WHAT TO WORK ON: From the entries that follow, list every line in which the string "lines" appears.

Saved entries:
########################################
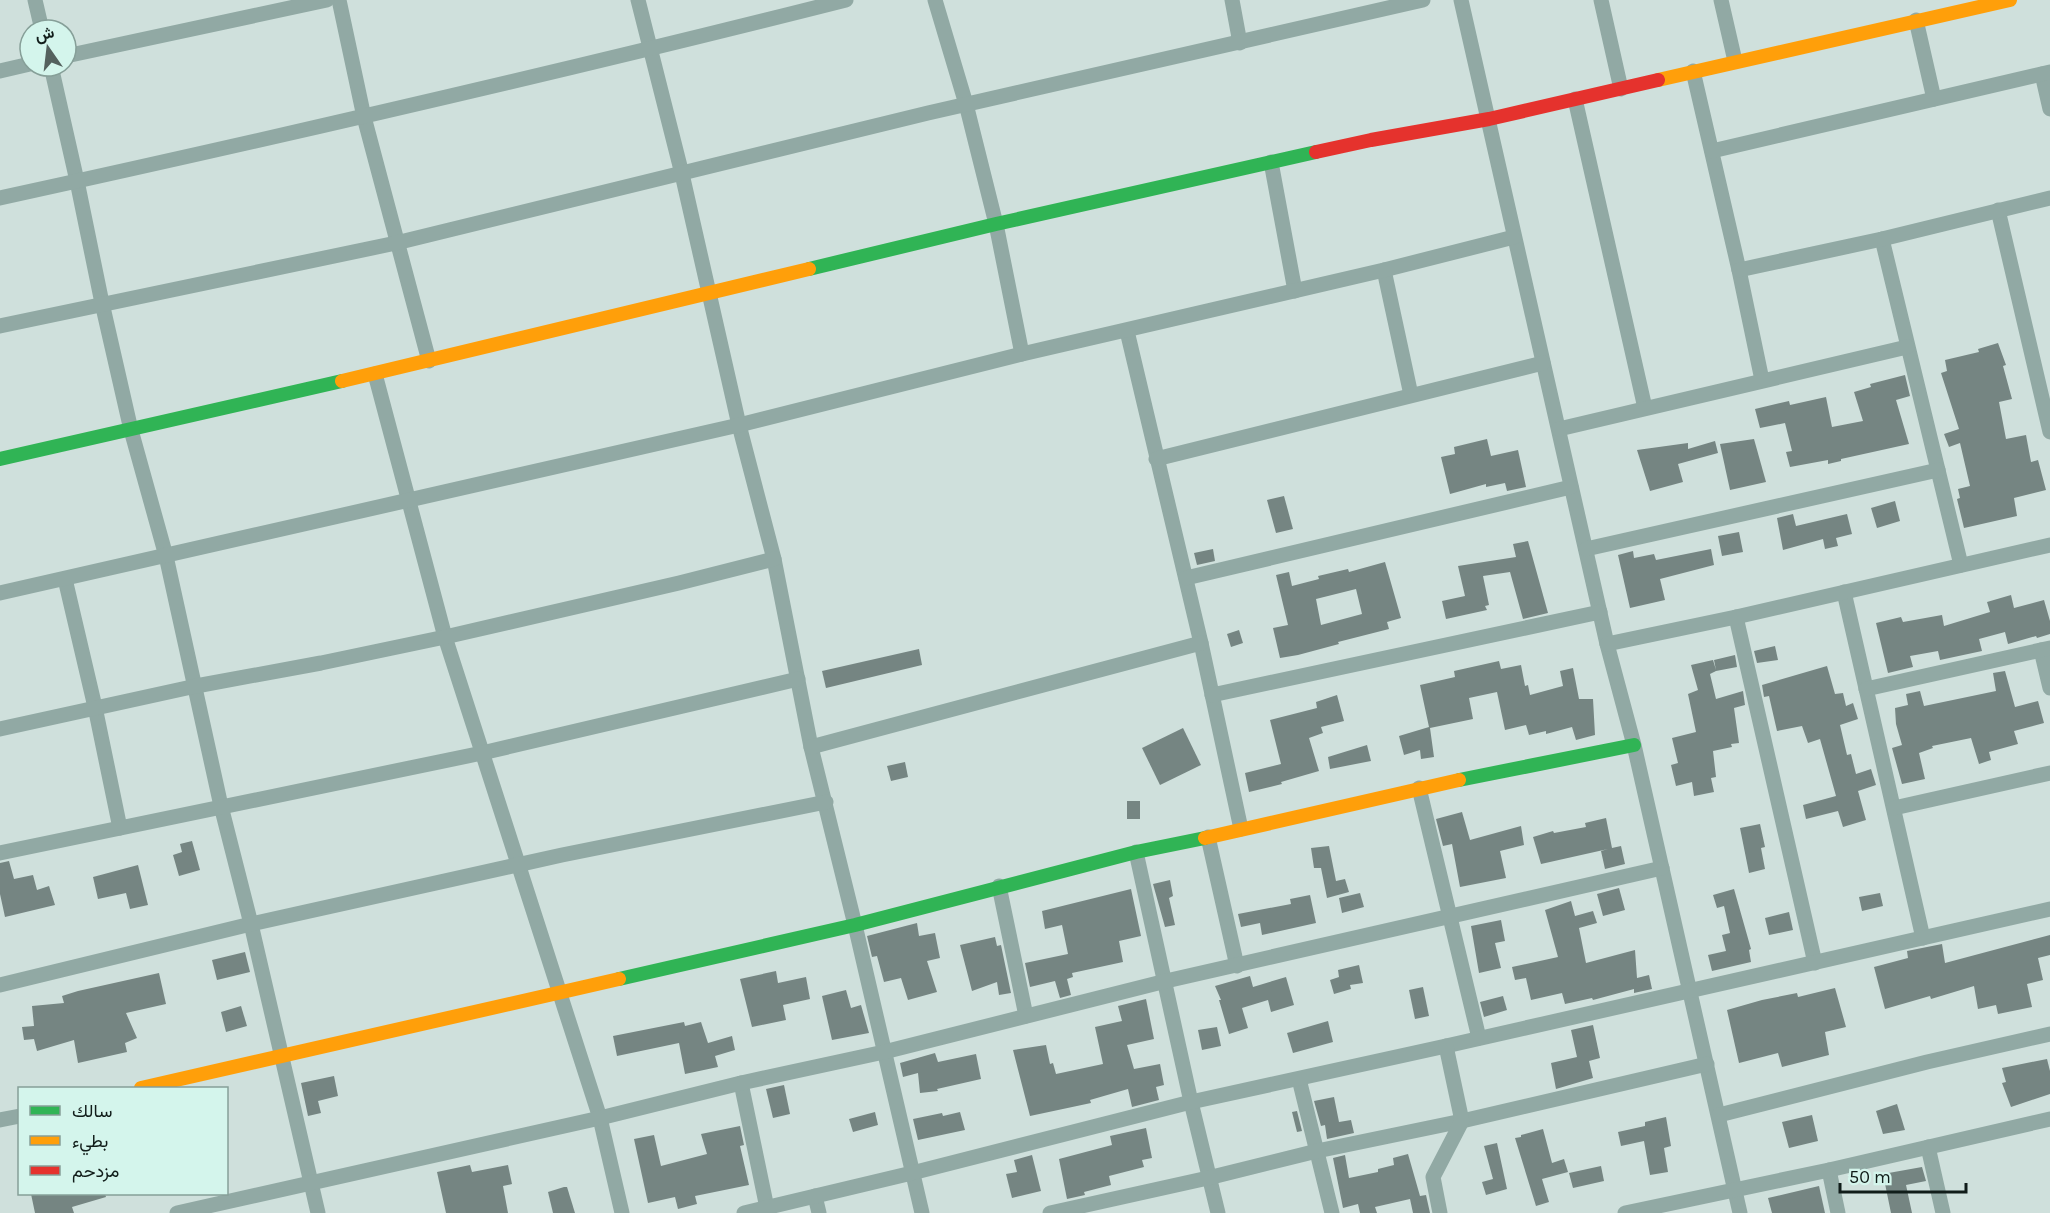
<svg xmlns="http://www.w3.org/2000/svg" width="2050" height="1213" font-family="Karla,Vazirmatn,sans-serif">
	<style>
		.building { fill: #758582; fill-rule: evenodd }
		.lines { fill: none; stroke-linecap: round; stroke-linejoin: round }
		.street { stroke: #91a9a4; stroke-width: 15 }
		.fast { stroke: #30b455; stroke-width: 14 }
		.slow { stroke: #ff9f0a; stroke-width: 14 }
		.jam { stroke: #e5322d; stroke-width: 14 }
	</style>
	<rect width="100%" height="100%" fill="#cfe0dc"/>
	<g class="building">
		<polygon points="1998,343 2006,365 2003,366 2012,399 1999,402 2006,439 2026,435 2031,462 2038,460 2046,490 2014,498 2017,516 1964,528 1957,499 1960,498 1958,489 1970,486 1960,443 1949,447 1944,434 1959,429 1941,373 1947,371 1945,360 1979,352 1978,349"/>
		<polygon points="1905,375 1910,396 1896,400 1909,444 1841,459 1841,461 1828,464 1828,460 1790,467 1786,452 1792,451 1785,423 1760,428 1755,409 1789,401 1790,405 1826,397 1832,427 1863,421 1854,392 1871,387 1870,384"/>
		<polygon points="1487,439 1491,456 1518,450 1526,487 1507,491 1505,483 1486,487 1486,484 1450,494 1441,457 1455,454 1454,447"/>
		<polygon points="1754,439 1766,482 1730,490 1720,444"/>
		<polygon points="1715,441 1718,453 1678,464 1683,482 1650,491 1637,450 1688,443 1688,449"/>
		<polygon points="1284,496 1293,529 1276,533 1267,500"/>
		<polygon points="1895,501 1900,521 1877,528 1871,508"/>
		<polygon points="1793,514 1796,526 1847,514 1852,534 1836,538 1838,546 1825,549 1823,539 1783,550 1777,518"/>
		<polygon points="1739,532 1743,552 1722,556 1718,536"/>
		<polygon points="1528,541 1548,613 1523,619 1510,572 1483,576 1489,605 1485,606 1487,610 1446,619 1442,601 1465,596 1458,566 1516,557 1513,544"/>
		<polygon points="1213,549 1215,561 1197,565 1194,553"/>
		<polygon points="1711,549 1714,565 1660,579 1665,600 1630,608 1618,555 1633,551 1634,558 1654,554 1656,560"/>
		<path d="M1385,562L1401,618L1387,622L1389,629L1338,642L1339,644L1298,655L1280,658L1273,628L1288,625L1276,575L1289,572L1292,586L1319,579L1318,576L1348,569L1349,572ZM1356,589L1362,614L1321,625L1316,599Z"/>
		<polygon points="2011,595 2014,608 2044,600 2050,621 2050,634 2037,638 2036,636 2008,644 2005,632 1979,639 1982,651 1940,660 1938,651 1910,656 1913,667 1888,673 1876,623 1901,617 1903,622 1942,615 1944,626 1990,612 1987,602"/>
		<polygon points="1239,630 1243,643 1231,647 1227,634"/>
		<polygon points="1775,646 1778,660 1757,663 1754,651"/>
		<polygon points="919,649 922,665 826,688 822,671"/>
		<polygon points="1735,655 1737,667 1716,671 1710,674 1716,699 1743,691 1745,705 1734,708 1739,743 1731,744 1732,747 1713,751 1716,777 1711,778 1714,792 1694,796 1692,782 1676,786 1671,765 1678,763 1672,738 1696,732 1688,694 1698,690 1691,665 1713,660 1716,670 1714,660"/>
		<polygon points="1499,661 1501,669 1521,665 1525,686 1528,685 1530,695 1563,686 1560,671 1573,668 1579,699 1593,699 1595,735 1576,740 1572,727 1546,734 1546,731 1529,735 1526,725 1505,730 1497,692 1469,698 1473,719 1430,728 1434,757 1421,759 1420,750 1404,755 1399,736 1429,727 1420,685 1455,677 1454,671"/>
		<polygon points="1827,666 1835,694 1843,693 1846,706 1853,703 1858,719 1840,725 1847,755 1851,754 1856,774 1871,769 1876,785 1858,791 1866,820 1843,827 1838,811 1806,819 1803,805 1836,796 1820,739 1808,743 1802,726 1777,731 1769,696 1764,697 1762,685"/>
		<polygon points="2005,671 2015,707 2038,701 2044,723 2014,731 2018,744 1989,752 1991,760 1979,764 1971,738 1932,746 1933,748 1919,753 1925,779 1902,784 1892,748 1902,745 1896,724 1895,708 1908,705 1906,694 1920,691 1924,706 1996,691 1993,673"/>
		<polygon points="1337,695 1344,721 1321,727 1323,733 1309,738 1319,771 1281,782 1282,784 1249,792 1245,773 1281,764 1270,720 1317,708 1316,702"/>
		<polygon points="1183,728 1201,765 1160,785 1142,748"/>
		<polygon points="1367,745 1371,761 1330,769 1328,757"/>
		<polygon points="905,762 908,777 891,781 887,766"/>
		<rect x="1127" y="801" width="13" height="18"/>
		<polygon points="1462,812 1470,840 1521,826 1524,845 1500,851 1506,878 1460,887 1452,844 1443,846 1436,819"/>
		<polygon points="1606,818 1612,848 1621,846 1625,864 1605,869 1601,851 1608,849 1541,864 1533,837 1553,831 1554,833 1586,827 1585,823"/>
		<polygon points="1760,824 1765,847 1761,848 1765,869 1749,873 1740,828"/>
		<polygon points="192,841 200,870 179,876 173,855 182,852 180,844"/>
		<polygon points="1329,846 1336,881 1345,879 1349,892 1327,898 1321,868 1314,868 1311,848"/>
		<polygon points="9,861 14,879 33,875 37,890 49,886 55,905 5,917 0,894 0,863"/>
		<polygon points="138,865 148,905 130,909 126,893 98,899 93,877"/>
		<polygon points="1170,880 1173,896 1169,898 1175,925 1165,927 1153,884"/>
		<polygon points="1619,888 1625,910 1603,916 1597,894"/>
		<polygon points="1131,889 1141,936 1119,941 1123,962 1072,973 1073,977 1067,979 1071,995 1060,998 1055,981 1030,987 1025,963 1068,954 1062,925 1045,929 1042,911"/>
		<polygon points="1734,889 1751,949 1749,950 1751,962 1712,971 1708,955 1726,951 1722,935 1730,933 1724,906 1717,908 1713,895"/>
		<polygon points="1360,893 1364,907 1342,913 1339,898"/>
		<polygon points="1880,893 1883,906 1862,911 1859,897"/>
		<polygon points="1310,895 1316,923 1262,935 1260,923 1241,927 1238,914 1291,904 1290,899"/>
		<polygon points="1571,901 1575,916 1593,911 1597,923 1579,928 1586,963 1635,950 1637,978 1649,975 1652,989 1634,993 1634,989 1593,1000 1592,998 1565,1004 1562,993 1531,1000 1526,978 1515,980 1512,967 1558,957 1545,910"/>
		<polygon points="1789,912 1793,930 1769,935 1765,918"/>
		<polygon points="1501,920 1505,941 1495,943 1501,968 1479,973 1471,926"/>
		<polygon points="917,923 919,936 935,933 940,958 927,961 937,992 908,1000 901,978 884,982 877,956 872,957 867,936"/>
		<polygon points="2050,935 2050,955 2038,958 2043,980 2027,984 2032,1007 1998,1014 1996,1005 1978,1009 1974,986 1931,999 1930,996 1885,1009 1874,967 1908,958 1907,951 1942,944 1945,963"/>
		<polygon points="995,937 997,946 1001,945 1011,993 999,995 997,982 972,991 960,945"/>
		<polygon points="245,952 250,972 217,980 212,960"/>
		<polygon points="1359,965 1363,983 1350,985 1351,989 1334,994 1330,980 1339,977 1338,970"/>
		<polygon points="776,971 778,983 806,977 810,999 783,1005 786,1020 752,1027 740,979"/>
		<polygon points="159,973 166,1004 126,1013 137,1038 125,1043 127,1052 78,1063 74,1040 37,1051 34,1039 24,1040 22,1027 34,1026 32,1006 64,1003 62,996 78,991"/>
		<polygon points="1250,976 1253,987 1286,977 1294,1005 1271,1012 1268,1000 1242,1008 1248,1028 1229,1034 1219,1000 1221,1000 1215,986"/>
		<polygon points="1423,987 1429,1016 1415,1019 1409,990"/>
		<polygon points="1835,988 1846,1027 1825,1032 1829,1055 1782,1067 1778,1053 1739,1063 1727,1010 1762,1000 1797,993 1798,997"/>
		<polygon points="846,990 851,1008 861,1005 869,1033 832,1040 822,996"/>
		<polygon points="1503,996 1507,1010 1484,1017 1480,1002"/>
		<polygon points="1146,999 1154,1039 1127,1045 1134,1069 1160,1064 1164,1085 1156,1087 1159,1100 1132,1107 1128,1089 1090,1100 1091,1103 1030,1116 1013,1050 1046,1045 1050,1064 1053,1063 1056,1074 1103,1064 1095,1027 1122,1021 1118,1006"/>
		<polygon points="241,1006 247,1026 226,1032 221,1012"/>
		<polygon points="1328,1021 1333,1042 1293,1053 1287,1033"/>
		<polygon points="684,1022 685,1026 701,1022 708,1043 732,1036 735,1050 715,1056 718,1067 685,1074 679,1043 617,1056 613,1036"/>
		<polygon points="1593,1025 1600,1058 1589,1061 1593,1078 1556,1089 1551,1063 1577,1057 1571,1030"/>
		<polygon points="1217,1027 1221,1046 1202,1050 1198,1030"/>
		<polygon points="935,1053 938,1062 976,1054 981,1079 937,1089 938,1091 920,1093 918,1073 903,1077 900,1063"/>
		<polygon points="2047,1059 2050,1071 2050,1094 2011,1107 2002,1083 2006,1082 2002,1068"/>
		<polygon points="334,1076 338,1096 318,1101 321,1113 308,1116 301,1083"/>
		<polygon points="784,1085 790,1114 773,1118 766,1089"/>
		<polygon points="1334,1097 1339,1122 1351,1120 1354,1133 1327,1139 1325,1125 1321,1126 1314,1101"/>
		<polygon points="1897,1104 1905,1130 1883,1134 1876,1111"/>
		<polygon points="1297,1111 1302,1131 1297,1132 1292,1112"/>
		<polygon points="875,1112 878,1125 853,1132 849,1119"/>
		<polygon points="960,1112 965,1130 918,1140 913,1119 942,1113 943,1116"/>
		<polygon points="1812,1115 1818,1141 1789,1148 1782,1122"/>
		<polygon points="1666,1117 1671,1146 1664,1148 1668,1172 1650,1175 1644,1141 1621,1146 1618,1132 1645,1126 1645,1122"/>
		<polygon points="740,1126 744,1145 740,1146 749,1185 695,1196 697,1204 678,1209 675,1197 648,1203 634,1139 654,1135 661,1166 707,1154 701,1134"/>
		<polygon points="1146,1128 1152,1158 1142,1160 1144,1167 1109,1176 1111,1185 1084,1192 1085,1195 1067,1199 1059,1159 1112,1145 1110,1136"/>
		<polygon points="1543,1129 1552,1163 1564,1159 1568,1172 1542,1179 1549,1202 1536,1206 1515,1138 1521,1137 1521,1135"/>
		<polygon points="1497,1143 1507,1189 1486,1195 1482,1182 1493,1179 1484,1146"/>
		<polygon points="1408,1154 1420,1196 1426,1195 1430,1213 1413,1213 1410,1199 1375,1207 1377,1213 1360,1213 1358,1204 1343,1208 1333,1158 1345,1155 1349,1178 1378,1172 1378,1169 1394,1165 1393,1158"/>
		<polygon points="1032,1155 1041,1191 1012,1198 1006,1174 1017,1172 1014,1160"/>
		<polygon points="470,1165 472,1172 508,1165 512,1184 503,1186 508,1213 446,1213 437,1172"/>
		<polygon points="1601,1166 1604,1181 1573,1188 1569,1173"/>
		<polygon points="1922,1167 1926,1181 1906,1185 1912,1213 1891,1213 1883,1174"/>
		<polygon points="1819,1186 1825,1213 1772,1213 1768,1198"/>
		<polygon points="564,1187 567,1187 575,1213 553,1213 548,1192"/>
		<polygon points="31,1194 105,1194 106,1197 72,1207 74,1213 35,1213"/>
	</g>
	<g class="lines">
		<g class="street">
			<polyline points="35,0 42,30"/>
			<polyline points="339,0 364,117 429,361"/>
			<polyline points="638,0 682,174 739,425 774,559 811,747 855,925 922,1213"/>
			<polyline points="935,0 966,104 996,224 1022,354"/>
			<polyline points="1232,0 1240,43"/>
			<polyline points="1461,0 1607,644 1634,745 1740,1213"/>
			<polyline points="1601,0 1621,89"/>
			<polyline points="1721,0 1735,61"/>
			<polyline points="1916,20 1934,99"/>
			<polyline points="66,56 327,0"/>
			<polyline points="51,66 77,181 102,303 131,430 166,556 221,806 251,924 318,1213"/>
			<polyline points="0,71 30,64"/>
			<polyline points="1693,71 1739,270 1762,380"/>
			<polyline points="2042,74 2050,109"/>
			<polyline points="1575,99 1645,408"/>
			<polyline points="1712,151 2050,72"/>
			<polyline points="1271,162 1295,291"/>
			<path d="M0,198C283,136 565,71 846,0"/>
			<polyline points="1998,210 2050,432"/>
			<polyline points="1882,239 1961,565"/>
			<polyline points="1384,270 1411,395"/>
			<polyline points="1739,270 1882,239 2050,198"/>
			<polyline points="0,326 396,243 928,113 1423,0"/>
			<polyline points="1127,331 1201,643 1241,829"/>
			<polyline points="375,374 445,637 600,1118 622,1213"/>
			<polyline points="1559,429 1907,347"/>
			<polyline points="1156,459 1543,363"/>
			<polyline points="1586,549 1938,470"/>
			<polyline points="1186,578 1571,487"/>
			<polyline points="65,579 95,707 120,828"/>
			<polyline points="1844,592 1923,938"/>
			<polyline points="0,593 739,425 1022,354 1384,270 1514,237"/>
			<polyline points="1736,617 1815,963"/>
			<polyline points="1607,644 1736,617 2050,545"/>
			<polyline points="2041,650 2050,688"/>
			<polyline points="1866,689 2050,648"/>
			<polyline points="1212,695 1600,612"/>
			<polyline points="0,729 196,686 321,663 445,637 679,583 774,559"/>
			<polyline points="811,747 1201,643"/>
			<polyline points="1419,788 1479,1038"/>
			<polyline points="1894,808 2050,773"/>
			<polyline points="1208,837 1237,966"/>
			<polyline points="1136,852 1191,1102 1218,1213"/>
			<polyline points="0,853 482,753 798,679"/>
			<polyline points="999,886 1026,1016"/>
			<polyline points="0,985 251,924 562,855 826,802"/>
			<polyline points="1299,1079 1332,1213"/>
			<polyline points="741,1083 767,1208"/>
			<polyline points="1719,1115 1927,1062 2050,1034"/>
			<polyline points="0,1120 20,1116"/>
			<polyline points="1928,1147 1943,1213"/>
			<polyline points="1829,1170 1838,1213"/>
			<polyline points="815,1196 819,1213"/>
			<polyline points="177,1213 600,1118 741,1083 884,1052 1166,981 1662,868"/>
			<polyline points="744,1213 912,1173 1191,1102 1446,1046 2050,909"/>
			<polyline points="1050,1213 1208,1178 1317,1151 1462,1121 1707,1064"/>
			<polyline points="1440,1213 1433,1177 1462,1121 1446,1046"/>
			<polyline points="1625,1213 1829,1170 2050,1119"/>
		</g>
		<g class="fast">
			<polyline points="809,269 996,224 1316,152"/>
			<polyline points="0,459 342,381"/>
			<polyline points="1459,780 1634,745"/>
			<polyline points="619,979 855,925 1136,852 1205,838"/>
		</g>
		<g class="slow">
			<polyline points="1658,80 2010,0"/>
			<polyline points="342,381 809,269"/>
			<polyline points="1205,838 1459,780"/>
			<polyline points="141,1088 619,979"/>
		</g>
		<polyline class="jam" points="1316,152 1371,140 1489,119 1658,80"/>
	</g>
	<rect x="18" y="1087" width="210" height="108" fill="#d4f5ec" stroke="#869f98" stroke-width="1.5"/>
	<rect x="30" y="1106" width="30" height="9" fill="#30b455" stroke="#869f98" stroke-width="1.5"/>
	<text x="72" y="1117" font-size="18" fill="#111d1a">سالك</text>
	<rect x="30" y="1136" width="30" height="9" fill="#ff9f0a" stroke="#869f98" stroke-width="1.5"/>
	<text x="72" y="1147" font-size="18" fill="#111d1a">بطيء</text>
	<rect x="30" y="1166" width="30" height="9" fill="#e5322d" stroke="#869f98" stroke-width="1.5"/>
	<text x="72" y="1177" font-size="18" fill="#111d1a">مزدحم</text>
	<g transform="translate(48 48) rotate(346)"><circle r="28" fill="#d4f5ec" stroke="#869f98" stroke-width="1.5"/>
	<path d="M0-4.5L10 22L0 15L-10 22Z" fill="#54615e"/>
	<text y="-9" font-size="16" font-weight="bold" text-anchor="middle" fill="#111d1a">ش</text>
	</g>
	<path d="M1840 1183v9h126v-9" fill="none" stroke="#111d1a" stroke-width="3"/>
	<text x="1849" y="1183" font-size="18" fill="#111d1a" stroke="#d4f5ec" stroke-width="4.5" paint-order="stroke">50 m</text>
</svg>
########################################
REPLY TO THE EXERCISE:
		.lines { fill: none; stroke-linecap: round; stroke-linejoin: round }
	<g class="lines">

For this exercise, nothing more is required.